In my home today I have pictures taken of Mary Clark back in the sixties. She was old then, but according to the records of the Cavalry, she must have been around 102 years of age when she died. Mary Clark never became a believer nor did any of her extended family even though they had contact with missionaries and Christian workers for fifty years. Mary Clark is one of those people whom God chose to accomplish his will but who never came to a saving relationship with the true and living God. Hundreds of Navajos came to Christ because of Mary Clark's decision.

I remember on one occasion that Mary Clark had been bitten by a dog. A missionary who had been a medic in Viet Nam offered to sew up the cut. He broke his needles on her leather-like skin. She screamed in pain when he tried to push the needles through. Eventually he had to take a pair of pliers to get the needle through. When the process was over Mary Clark thanked the young man.

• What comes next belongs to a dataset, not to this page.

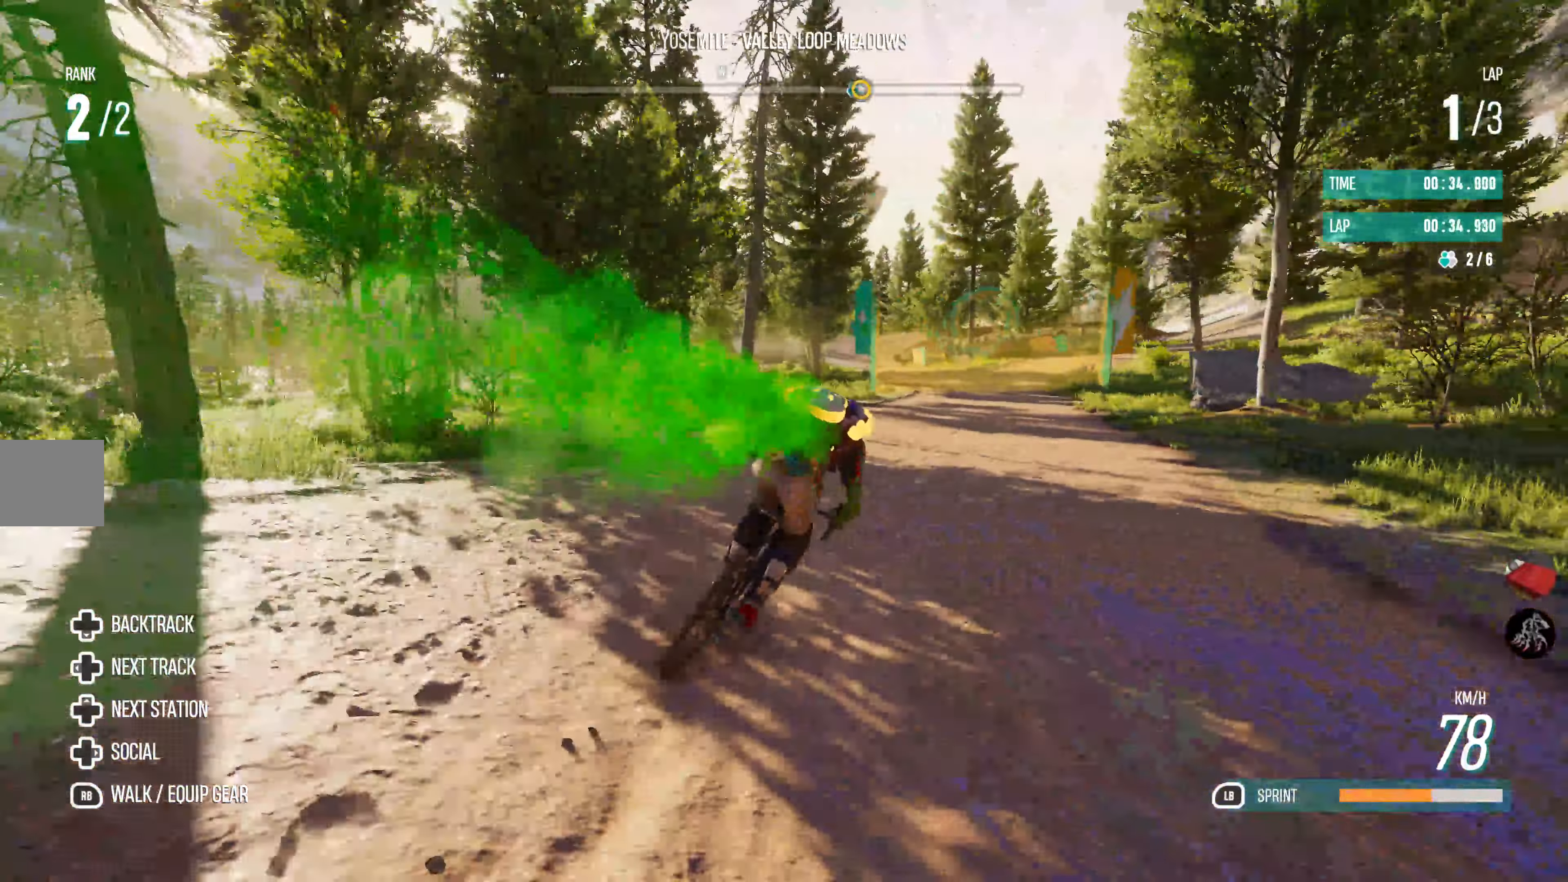
{"buttons": ["L1", "R2"], "left_stick": "left", "right_stick": "center", "events": [[183, "left_stick", "center"], [317, "left_stick", "left"]]}
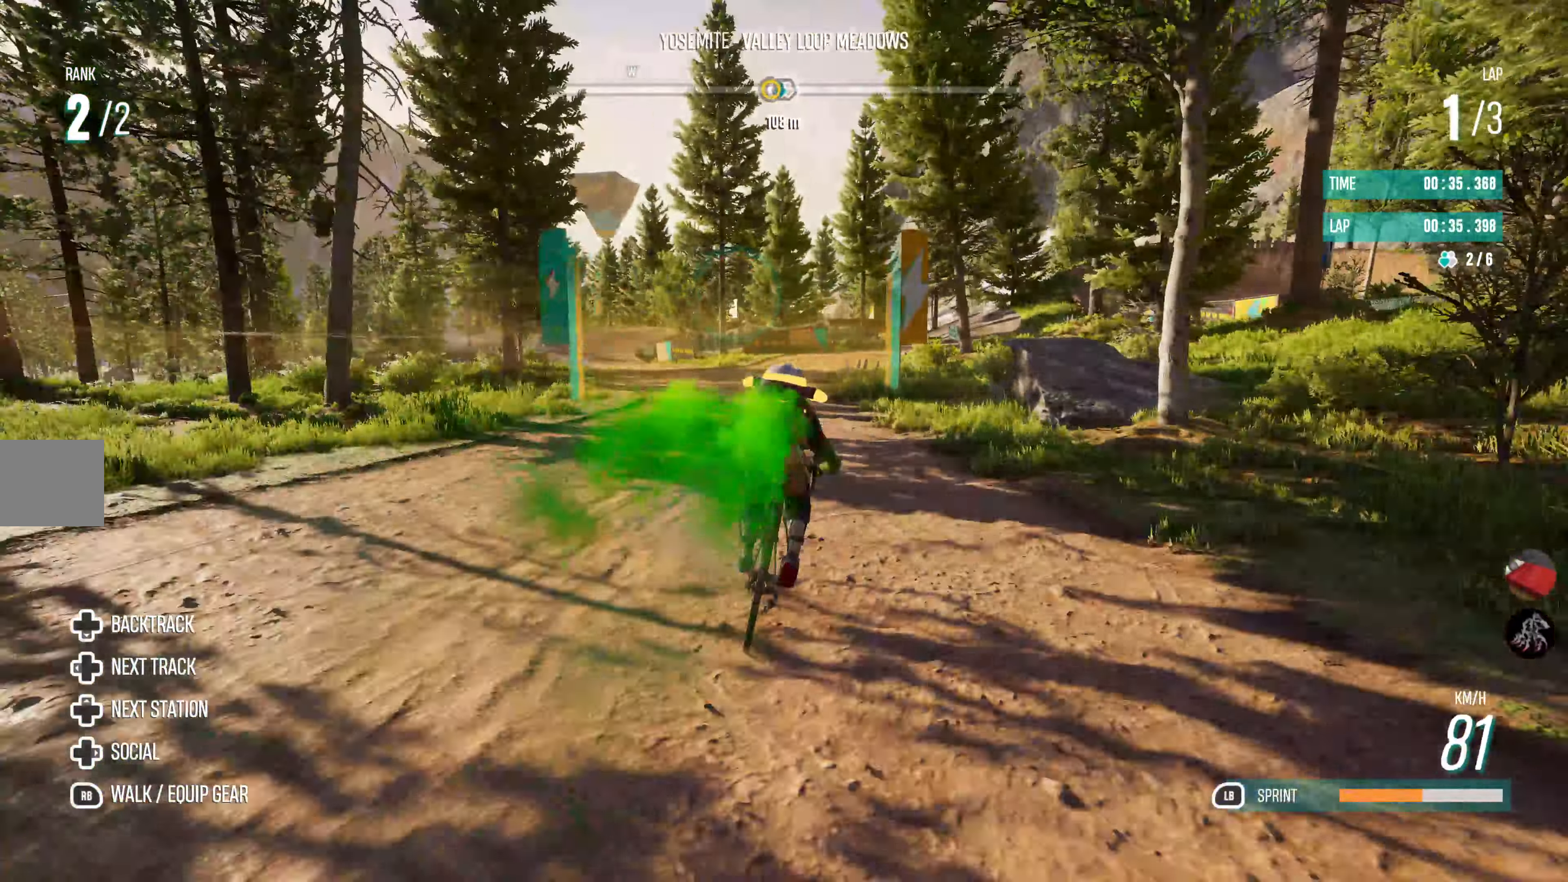
{"buttons": ["R2"], "left_stick": "left", "right_stick": "center", "events": [[467, "L1", "up"]]}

Growing up Mary Clark experienced a very rigorous life. Her father had lived through the attacks of the U. S. Cavalry. Kit Carson came to the Navajo Reservation and massacred hundreds of Navajos. Thus whenever I hear of the great things Kit Carson did, I want to spit in disgust. Mary and her siblings had to run several miles through the snow, jump in an ice-covered pond and then run back to the Hogan while being soaking wet. Her father believed that the Navajos would only survive if they were tough.

As was done all over the United States the Native Americans were driven off their lands so that we good white folk could have the land and the wealth that it possessed. But the government decided that the desert land on which the Navajos lived was worthless. So the Navajos were allowed to keep their homeland.

Today oil, gas, coal, and uranium have been discovered. The wealth was not given directly to the people. Instead it was put into schools, roads, and scholarships for college. This wise use of the money helped the Navajos to be a prosperous people while other Native American tribes were facing serious crises. I felt a special thrill when I saw a huge LeTourneau earthmover being driven by a Navajo. He was in an air-conditioned cab and was hauling coal out of an open pit to fuel an electric power plant. The earthmover had electric wheels that received their power from a generator driven by a huge diesel engine.

Mary Clark lived to see all these changes. Many of the old ways that were good have probably passed away.